Jambi (ANTARA) - Program Studi (Prodi) Sastra Indonesia Fakultas Keguruan dan Ilmu Pendidikan (FKIP) Universitas Jambi (UNJA) mendorong inovasi pelestarian aksara incung (sistem penulisan abugida yang digunakan Suku Kerinci di dataran tinggi Jambi).
Langkah yang dilakukan UNJA menggelar kuliah umum dengan tema "Tantangan, peluang, dan inovasi pelestarian aksara incung," berlangsung di Aula Rektorat Lantai 3, UNJA, Kamis.
Kegiatan dibuka Ketua Jurusan Sejarah, Seni, dan Arkeologi (SESA) FKIP UNJA, Dr Irma Suryani, dan dihadiri Koordinator Program Studi Sastra Indonesia, Sovia Wulandari, para dosen Prodi Sastra Indonesia, serta mahasiswa.
Kuliah Umum ini menghadirkan narasumber berkompeten, Sean Popo Hardi., S.Pd., M.Hum., dari Gemulun Aksara Indonesia, dan Deki Syaputra Ze, S.Hum., M.Hum., dari Universitas Batanghari.
Irma Suryani menekankan kegiatan ini bermanfaat bagi mahasiswa yang ingin mengenal budayanya sendiri dan sangat bagus kalau mahasiswa bisa melakukan penelitian yang membuat mereka benar-benar tahu dan mendalami budaya sendiri.
"Ini pasti bermanfaat sekali buat mahasiswa.

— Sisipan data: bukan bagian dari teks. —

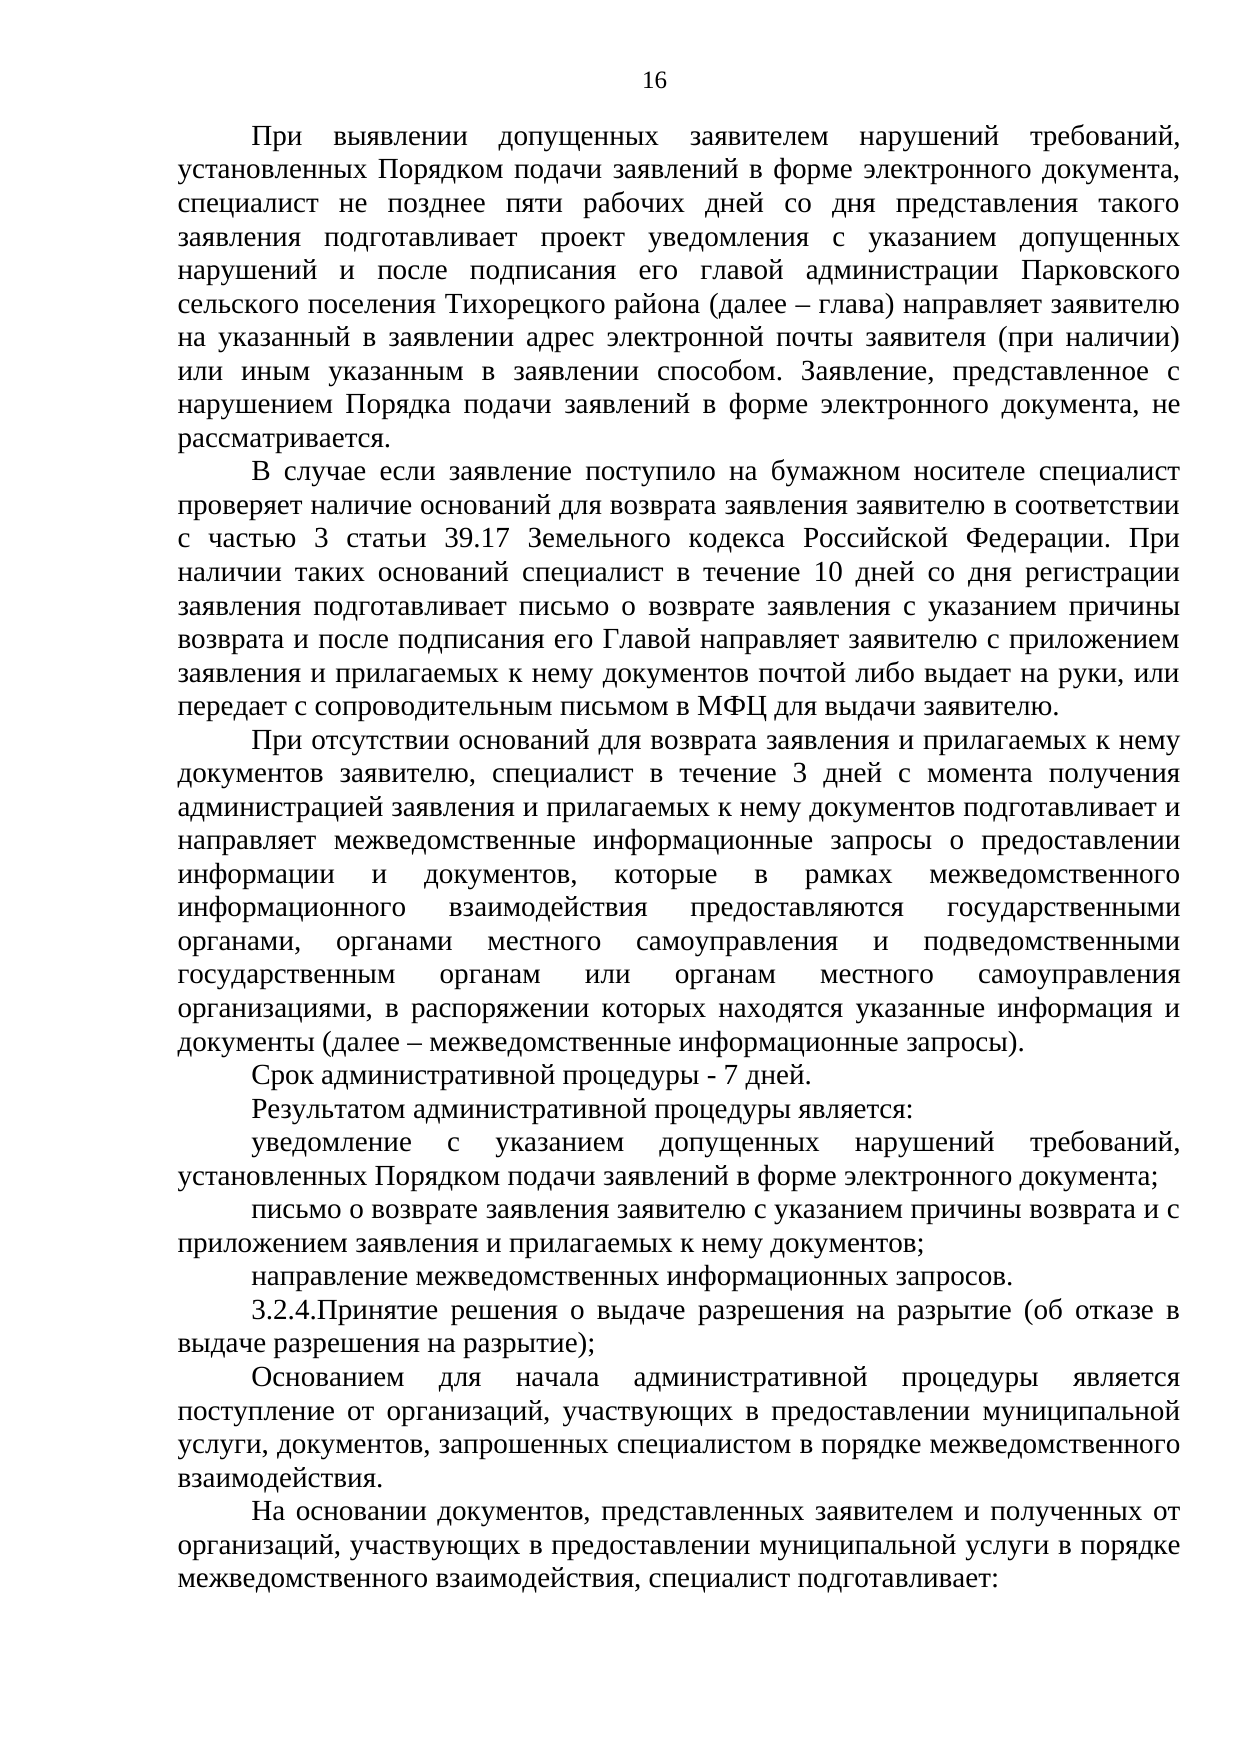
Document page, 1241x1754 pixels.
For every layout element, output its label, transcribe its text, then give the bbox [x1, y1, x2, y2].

text При отсутствии оснований для возврата заявления и прилагаемых к нему документов заявителю, специалист в течение 3 дней с момента получения администрацией заявления и прилагаемых к нему документов подготавливает и направляет межведомственные информационные запросы о предоставлении информации и документов, которые в рамках межведомственного информационного взаимодействия предоставляются государственными органами, органами местного самоуправления и подведомственными государственным органам или органам местного самоуправления организациями, в распоряжении которых находятся указанные информация и документы (далее – межведомственные информационные запросы). [177, 722, 1181, 1057]
text направление межведомственных информационных запросов. [177, 1258, 1181, 1292]
text Срок административной процедуры - 7 дней. [177, 1057, 1181, 1091]
text 3.2.4.Принятие решения о выдаче разрешения на разрытие (об отказе в выдаче разрешения на разрытие); [177, 1292, 1181, 1359]
text Основанием для начала административной процедуры является поступление от организаций, участвующих в предоставлении муниципальной услуги, документов, запрошенных специалистом в порядке межведомственного взаимодействия. [177, 1359, 1181, 1493]
text письмо о возврате заявления заявителю с указанием причины возврата и с приложением заявления и прилагаемых к нему документов; [177, 1191, 1181, 1258]
text При выявлении допущенных заявителем нарушений требований, установленных Порядком подачи заявлений в форме электронного документа, специалист не позднее пяти рабочих дней со дня представления такого заявления подготавливает проект уведомления с указанием допущенных нарушений и после подписания его главой администрации Парковского сельского поселения Тихорецкого района (далее – глава) направляет заявителю на указанный в заявлении адрес электронной почты заявителя (при наличии) или иным указанным в заявлении способом. Заявление, представленное с нарушением Порядка подачи заявлений в форме электронного документа, не рассматривается. [177, 118, 1181, 453]
text На основании документов, представленных заявителем и полученных от организаций, участвующих в предоставлении муниципальной услуги в порядке межведомственного взаимодействия, специалист подготавливает: [177, 1493, 1181, 1594]
text уведомление с указанием допущенных нарушений требований, установленных Порядком подачи заявлений в форме электронного документа; [177, 1124, 1181, 1191]
text В случае если заявление поступило на бумажном носителе специалист проверяет наличие оснований для возврата заявления заявителю в соответствии с частью 3 статьи 39.17 Земельного кодекса Российской Федерации. При наличии таких оснований специалист в течение 10 дней со дня регистрации заявления подготавливает письмо о возврате заявления с указанием причины возврата и после подписания его Главой направляет заявителю с приложением заявления и прилагаемых к нему документов почтой либо выдает на руки, или передает с сопроводительным письмом в МФЦ для выдачи заявителю. [177, 453, 1181, 722]
text Результатом административной процедуры является: [177, 1091, 1181, 1124]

Semoga saja mahasiswa Sastra Indonesia tetap semangat berjuang, karena ini semua adalah bagian dari budaya kita,” tegas Dr Irma.
Ia berharapan agar materi yang disampaikan dapat diimplementasikan dalam bentuk pendidikan, maupun penelitian.
"Sya harap para mahasiswa dapat mengikuti kegiatan ini secara serius dan menyerap materi dari dua narasumber yang hadir,"ujarnya.
Semoga apa yang disampaikan oleh narasumber kita dapat bermanfaat untuk kita semua yang nantinya dapat kita implementasi kan dalam bentuk pendidikan, penelitian dan juga pengabdian.
Sementara itu Dwi Rahariyoso, selaku ketua panitia menyampaikan perasaan terhadap kuliah umum ini bahwasanya kegiatan ini salah satu rintisan apresiasi untuk memperkuat basis dari aksara di Jambi.
“Kegiatan ini salah satu rintisan apresiasi dari prodi untuk lebih memperkuat basis dari aksara yang berkembang di Jambi. Mudah-mudahan kuliah umum ini menghasilkan satu sinergi yang kontinu untuk dikembangkan pada kajian-kajian yang lebih mendalam,” katanya.
Penyampaian materi oleh kedua narasumber, diharapkan kuliah umum menjadi titik balik dan semoga upaya digitalisasi dan inovasi dapat membuat Aksara Incung lebih mudah diakses dan dipelajari, khususnya oleh generasi muda Jambi.
"Dengan begitu, warisan budaya tak benda ini tidak hanya tersimpan di museum, tetapi menjadi bagian hidup yang aktif dan dibanggakan di era teknologi," kata Dwi Rahariyoso.